Abstract
Background
Numerous studies have identified risk factors for physical restraint (PR) use in older adults in long-term care facilities. Nevertheless, there is a lack of predictive tools to identify high-risk individuals.
Objective
We aimed to develop machine learning (ML)–based models to predict the risk of PR in older adults.
Methods
This study conducted a cross-sectional secondary data analysis based on 1026 older adults from 6 long-term care facilities in Chongqing, China, from July 2019 to November 2019. The primary outcome was the use of PR (yes or no), identified by 2 collectors’ direct observation.
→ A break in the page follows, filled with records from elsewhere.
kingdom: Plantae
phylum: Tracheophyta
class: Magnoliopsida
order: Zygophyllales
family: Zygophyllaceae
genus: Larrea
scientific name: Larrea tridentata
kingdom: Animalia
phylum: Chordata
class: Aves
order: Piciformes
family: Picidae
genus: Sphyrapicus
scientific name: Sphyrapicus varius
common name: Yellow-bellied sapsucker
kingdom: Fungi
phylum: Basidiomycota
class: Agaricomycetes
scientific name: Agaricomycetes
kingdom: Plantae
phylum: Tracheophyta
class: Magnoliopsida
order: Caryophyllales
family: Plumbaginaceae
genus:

A total of 15 candidate predictors (older adults’ demographic and clinical factors) that could be commonly and easily collected from clinical practice were used to build 9 independent ML models: Gaussian Naïve Bayesian (GNB), k-nearest neighbor (KNN), decision tree (DT), logistic regression (LR), support vector machine (SVM), random forest (RF), multilayer perceptron (MLP), extreme gradient boosting (XGBoost), and light gradient boosting machine (Lightgbm), as well as stacking ensemble ML. Performance was evaluated using accuracy, precision, recall, an F score, a comprehensive evaluation indicator (CEI) weighed by the above indicators, and the area under the receiver operating characteristic curve (AUC). A net benefit approach using the decision curve analysis (DCA) was performed to evaluate the clinical utility of the best model. Models were tested via 10-fold cross-validation. Feature importance was interpreted using Shapley Additive Explanations (SHAP).
Results
A total of 1026 older adults (mean 83.5, SD 7.6 years; n=586, 57.1% male older adults) and 265 restrained older adults were included in the study. All ML models performed well, with an AUC above 0.905 and an F score above 0.900. The 2 best independent models are RF (AUC 0.938, 95% CI 0.914-0.947) and SVM (AUC 0.949, 95% CI 0.911-0.953). The DCA demonstrated that the RF model displayed better clinical utility than other models. The stacking model combined with SVM, RF, and MLP performed best with AUC (0.950) and CEI (0.943) values, as well as the DCA curve indicated the best clinical utility. The SHAP plots demonstrated that the significant contributors to model performance were related to cognitive impairment, care dependency, mobility decline, physical agitation, and an indwelling tube.
Conclusions
The RF and stacking models had high performance and clinical utility. ML prediction models for predicting the probability of PR in older adults could offer clinical screening and decision support, which could help medical staff in the early identification and PR management of older adults.